* [Text block]:
□ □ □ □ □ □ □
Soon, Robert eagerly grabbed these ideas and ran with them, luring, bribing, goading, and assigning various innocent bystanders, eager volunteers and hapless students various missing bits, until jails in FreeBSD today, sometimes called “jailNG”, are very close to the vision we had back then, where you can pick and choose which namespaces you want your jail to have a private, semi-transparent version of, and which it should have access to the global namespace of.
So yes, Robert fully earned his role as co-author of the jail paper, maybe not by prior, but certainly by his subsequent work.
The important discovery in jails, and the reason our article has been cited almost 300 times, is that we accidentally discovered that imperfect virtualization can and often is preferable to perfect virtualization, both as a matter of cost and as matter of security.
Robert and I wrote another article, for ACM Queue about that in 2004.
Other operating systems have adopted this idea subsequently, Solaris, OS/X and Linux both sport it prominently these days, but I don’t think Microsoft has done so yet.
Weirdly enough, Sun even took out a dozen of patents on patently obvious aspects of jails, including features which were present in the FreeBSD implementation when they sought their patent, and even citing our SANE article as a reference. If anybody ever sue you with one of those patents, drop me an email, I’ll be happy to help.
And finally: This little saga was triggered by the news that Google runs everything in the Linux version of jails now
Yes, I’m proud :-)
□ □ □ □ □ □ □
* [Provided data]:
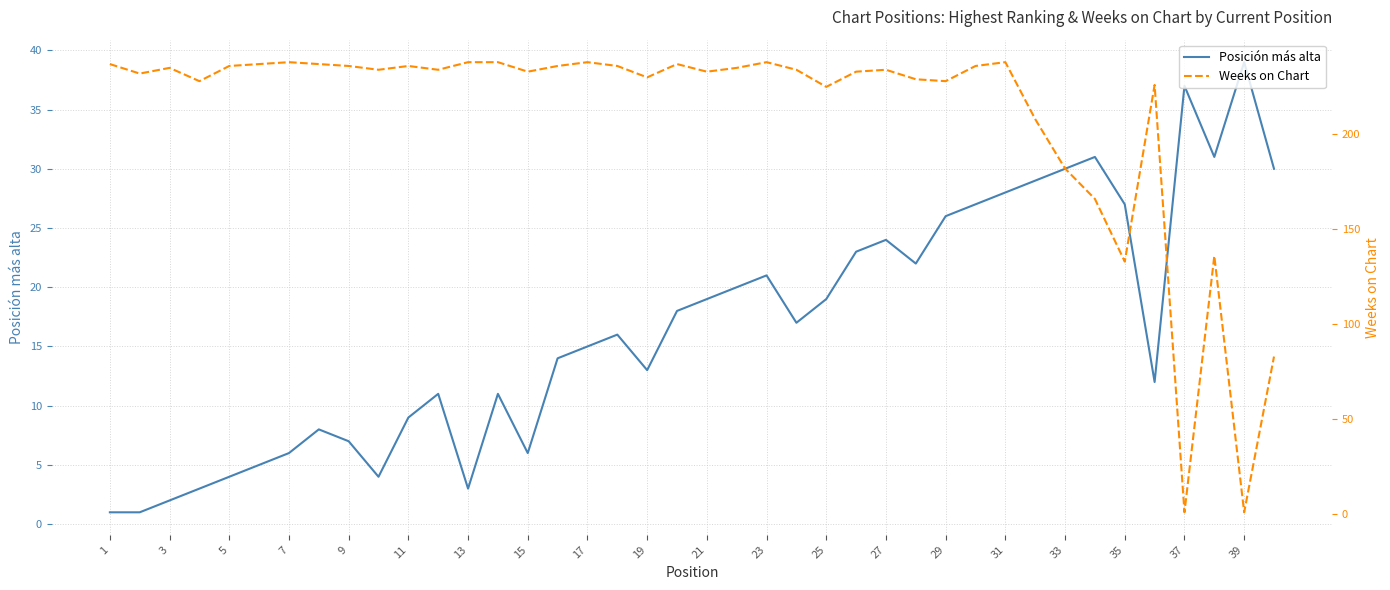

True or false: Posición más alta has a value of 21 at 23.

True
□ □ □ □ □ □ □
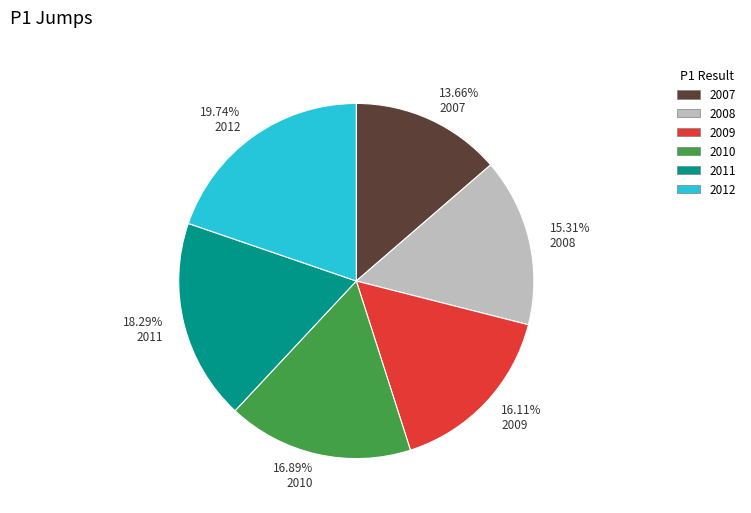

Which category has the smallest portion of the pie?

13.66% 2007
□ □ □ □ □ □ □
* [Try it]: Write out the passage on FreeBSD jails between "So yes, Robert" and "matter of security.", inclusive. The records have no connection to the text.

* [Response]:
So yes, Robert fully earned his role as co-author of the jail paper, maybe not by prior, but certainly by his subsequent work.
The important discovery in jails, and the reason our article has been cited almost 300 times, is that we accidentally discovered that imperfect virtualization can and often is preferable to perfect virtualization, both as a matter of cost and as matter of security.